<<<<
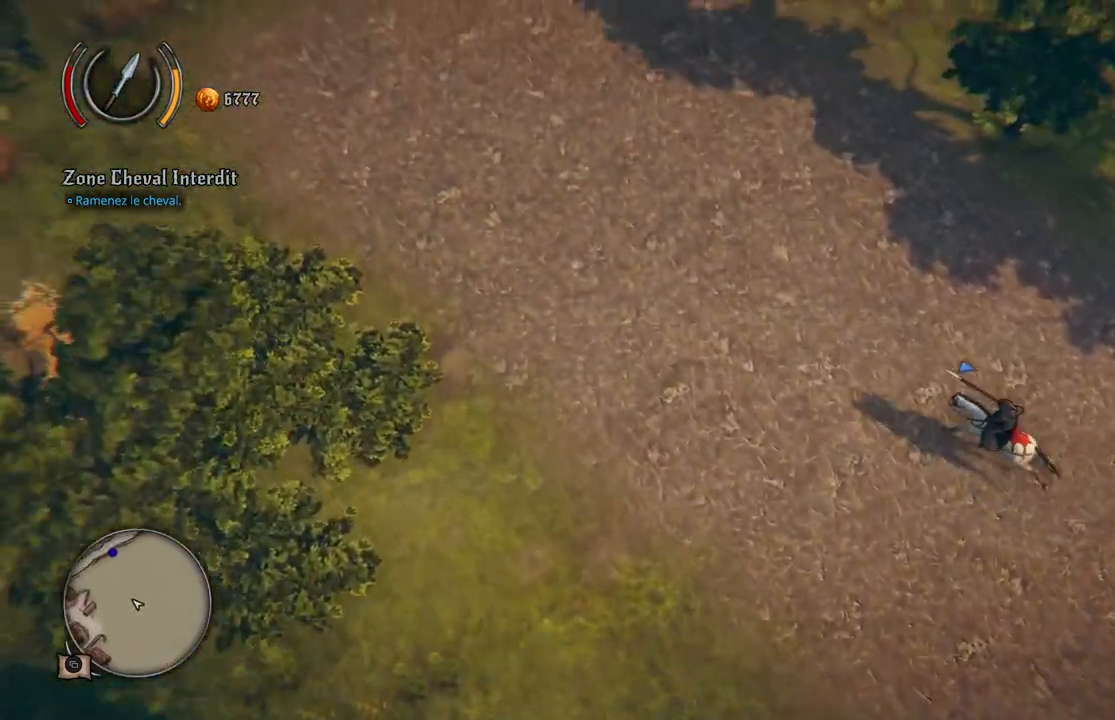
{"buttons": [], "left_stick": "up-left", "right_stick": "center", "events": []}
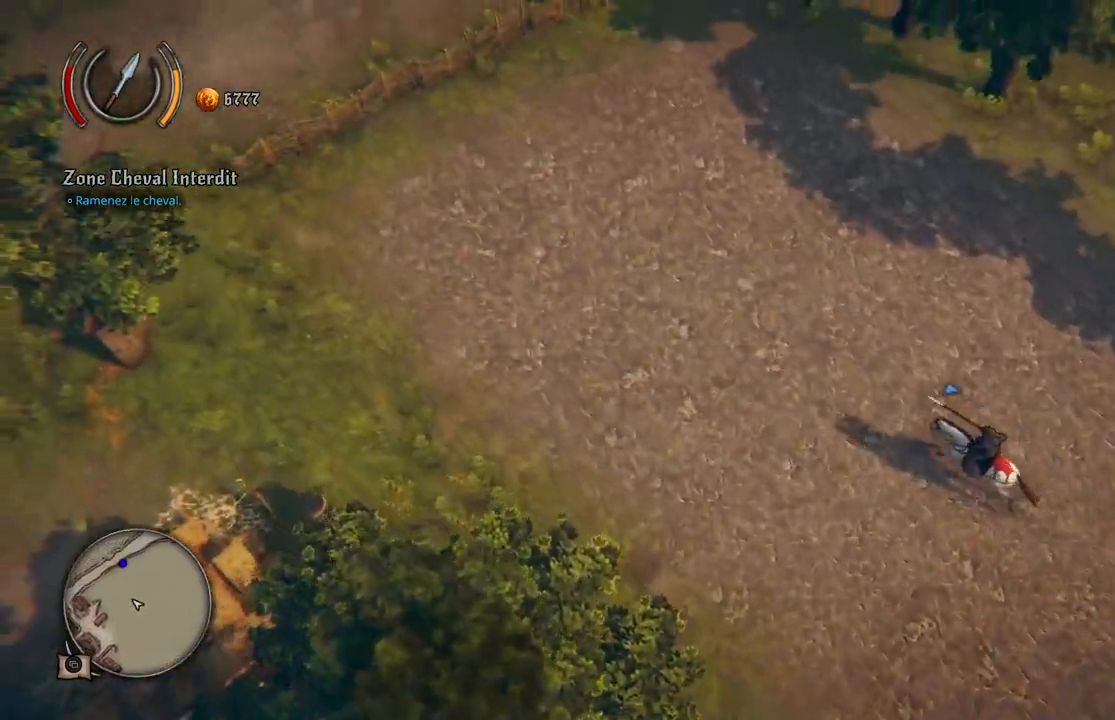
{"buttons": [], "left_stick": "up-left", "right_stick": "center", "events": []}
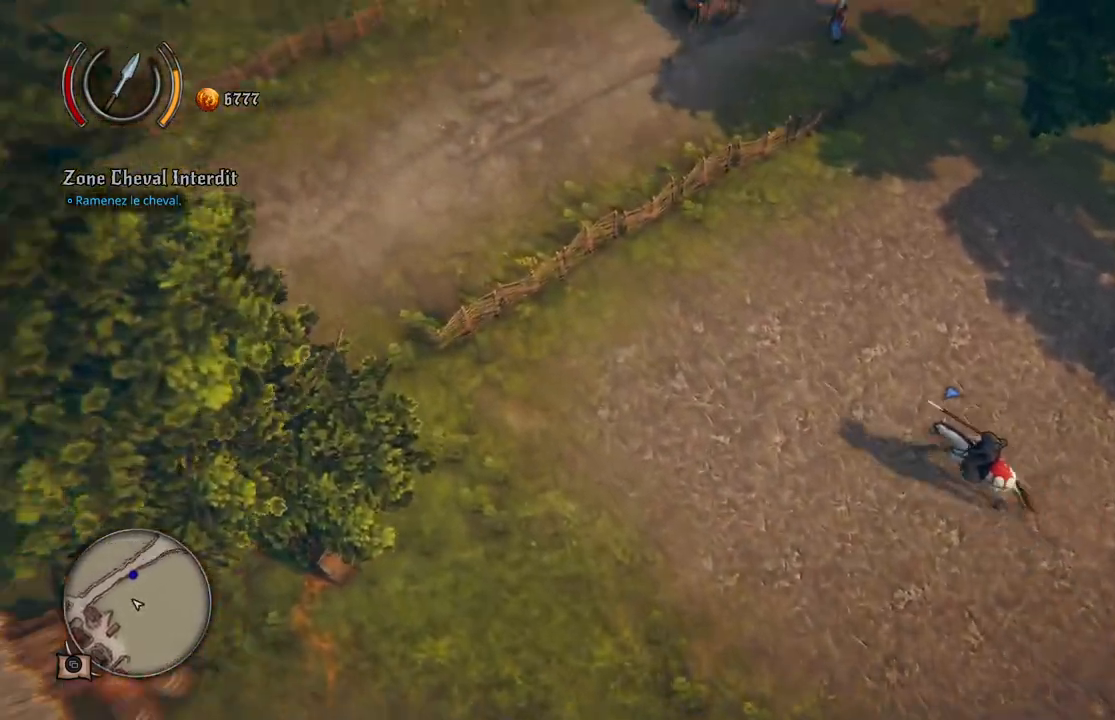
{"buttons": [], "left_stick": "up-left", "right_stick": "center", "events": []}
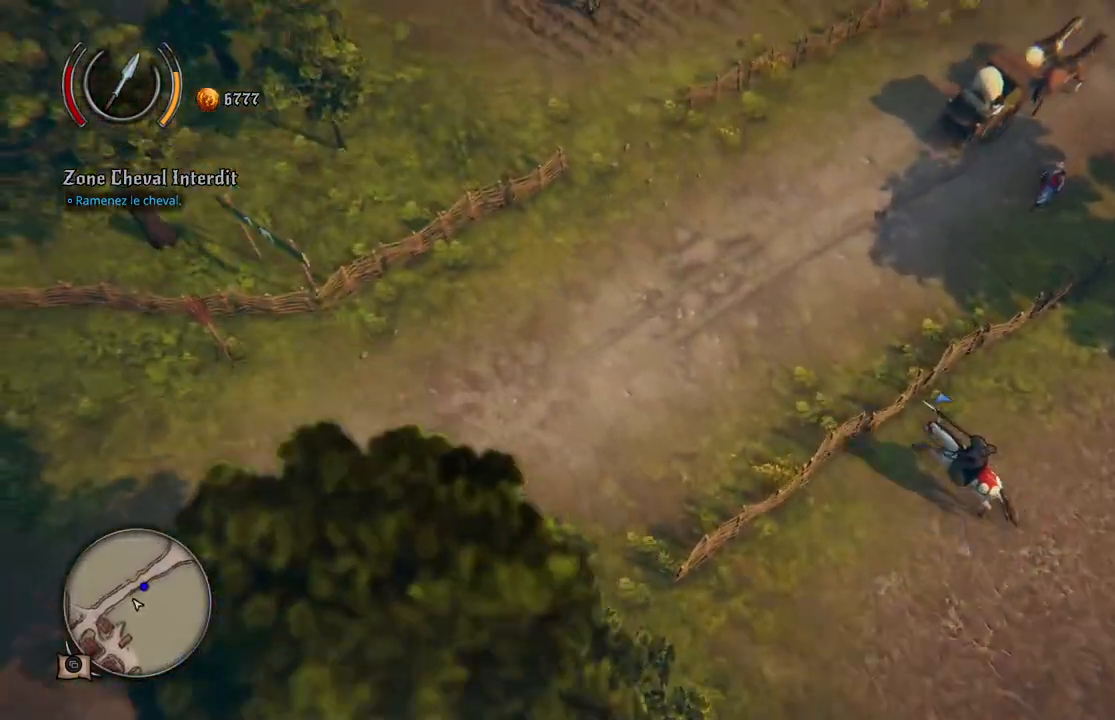
{"buttons": [], "left_stick": "up", "right_stick": "center", "events": [[283, "left_stick", "up"]]}
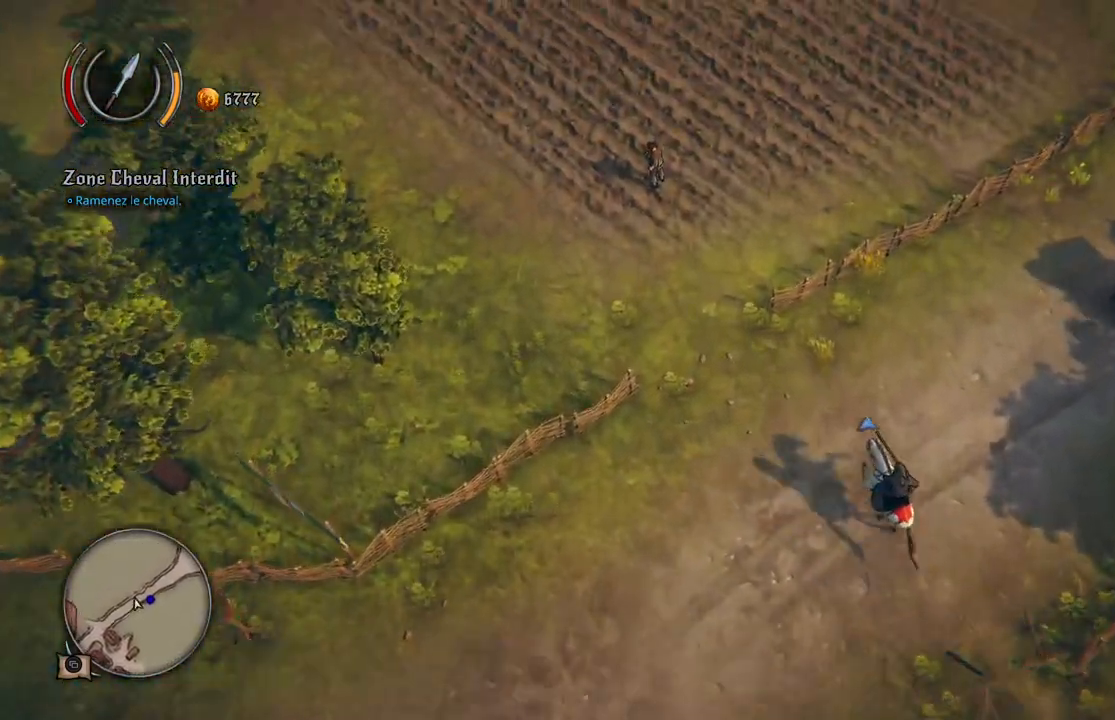
{"buttons": [], "left_stick": "up", "right_stick": "center", "events": []}
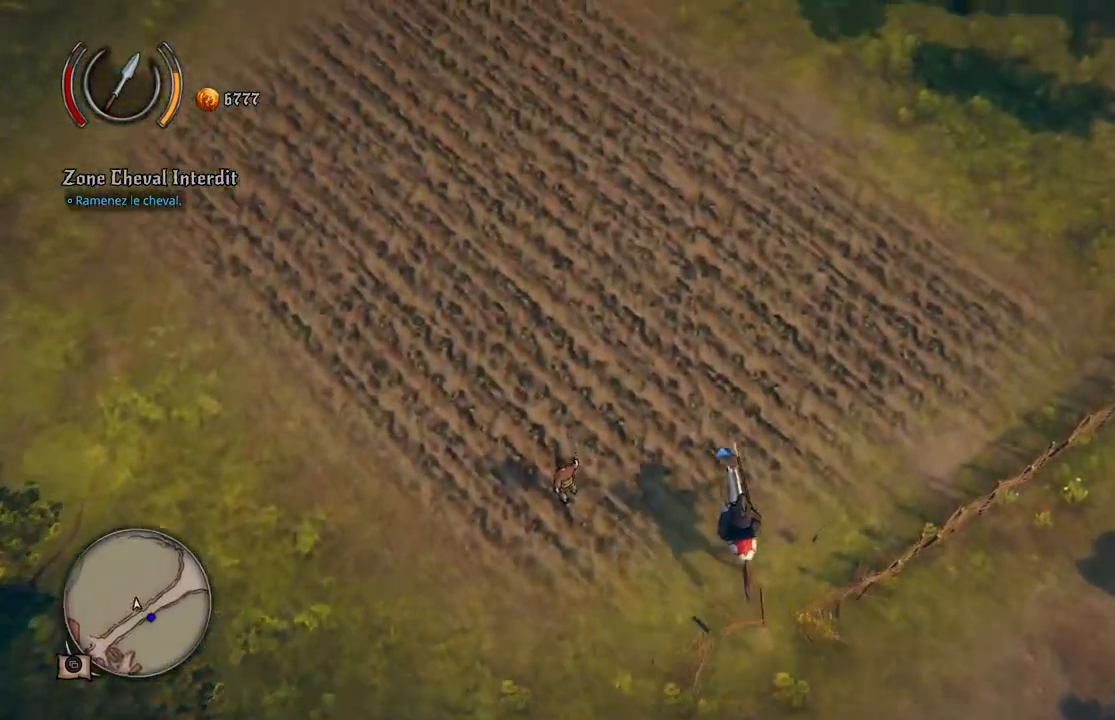
{"buttons": [], "left_stick": "up", "right_stick": "center", "events": []}
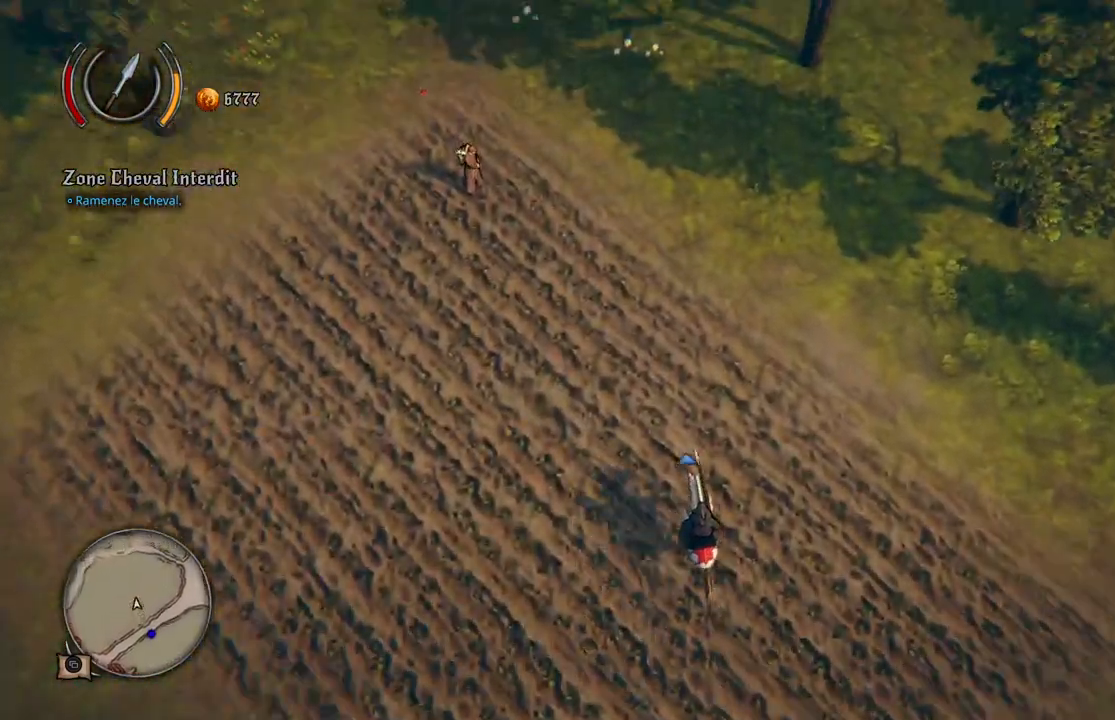
{"buttons": [], "left_stick": "up", "right_stick": "center", "events": []}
>>>>
EXERCISE GOAL: Could the entries above be restated word for word, with the pictures left out?

RESPONSE TO THE EXERCISE:
{"buttons": [], "left_stick": "up-left", "right_stick": "center", "events": []}
{"buttons": [], "left_stick": "up-left", "right_stick": "center", "events": []}
{"buttons": [], "left_stick": "up-left", "right_stick": "center", "events": []}
{"buttons": [], "left_stick": "up", "right_stick": "center", "events": [[283, "left_stick", "up"]]}
{"buttons": [], "left_stick": "up", "right_stick": "center", "events": []}
{"buttons": [], "left_stick": "up", "right_stick": "center", "events": []}
{"buttons": [], "left_stick": "up", "right_stick": "center", "events": []}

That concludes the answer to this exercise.